In short: library executes refresh mechanics; your app owns token lifecycle persistence and operational policy.
Live integration tests use VCR cassettes stored under test/fixtures/vcr_cassettes. To record a new cassette, run the target test with real provider credentials available in your environment or .env:
bundle exec ruby -Itest test/integration/live/stream_test.rbCassette names are derived from the test file and test name, with VCR sanitizing path segments such as stream_test.rb to stream_test_rb.
For OAuth-backed providers (anthropic_messages, openai_codex), the live test helper only loads real OAuth credentials while the cassette is being recorded.

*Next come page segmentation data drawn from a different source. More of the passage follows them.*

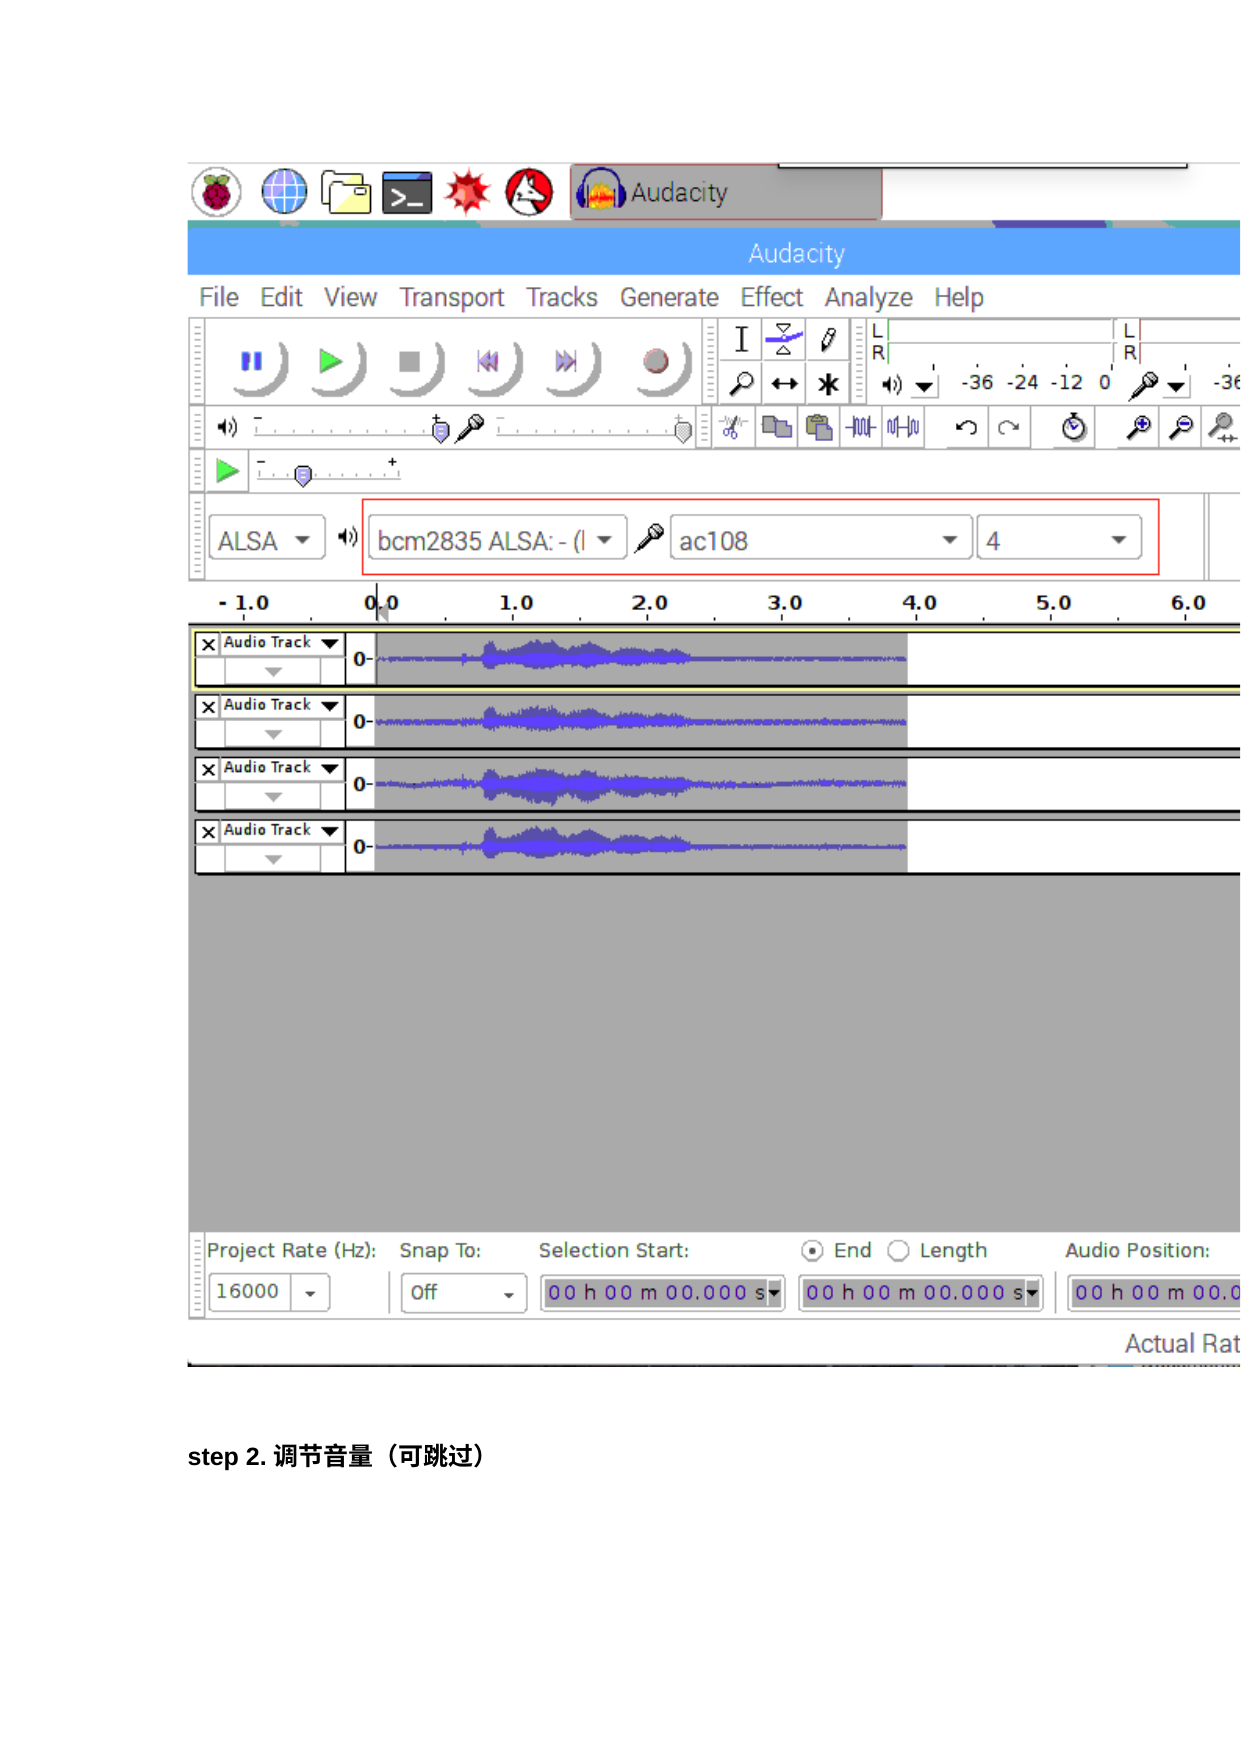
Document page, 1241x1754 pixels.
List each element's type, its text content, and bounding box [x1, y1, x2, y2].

picture [187, 162, 1241, 1367]
text step 2. 调节音量（可跳过） [187, 1422, 1053, 1487]
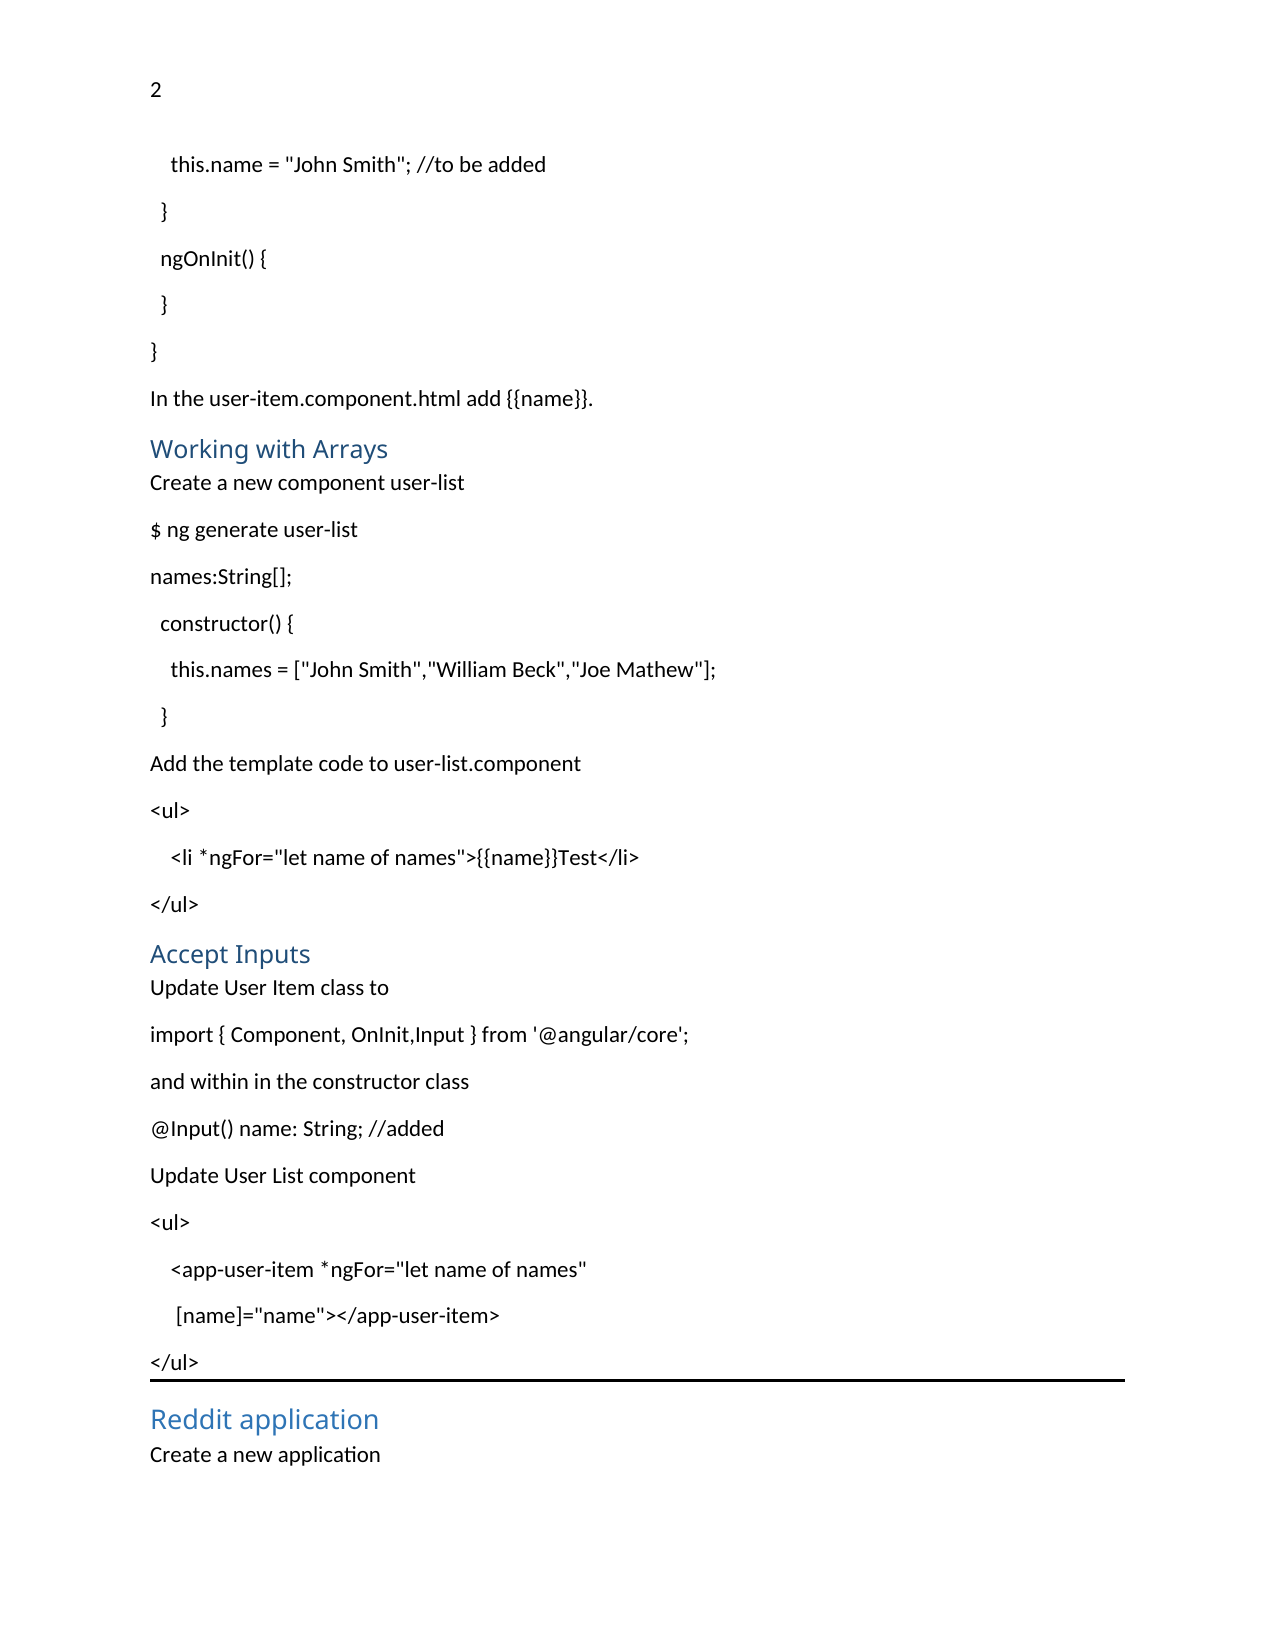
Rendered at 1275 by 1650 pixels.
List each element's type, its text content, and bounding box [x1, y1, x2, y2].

Once the cassette exists, replay uses placeholder tokens/account IDs so the test suite can run without local OAuth state. API-key providers still require the relevant API key when recording. Sensitive authorization headers and selected response headers are redacted before cassettes are written.
Some tests pass redact_request_body: true to with_vcr_adapter; those cassettes match on method and URI only and replace large request bodies with "<huge prompt body redacted>".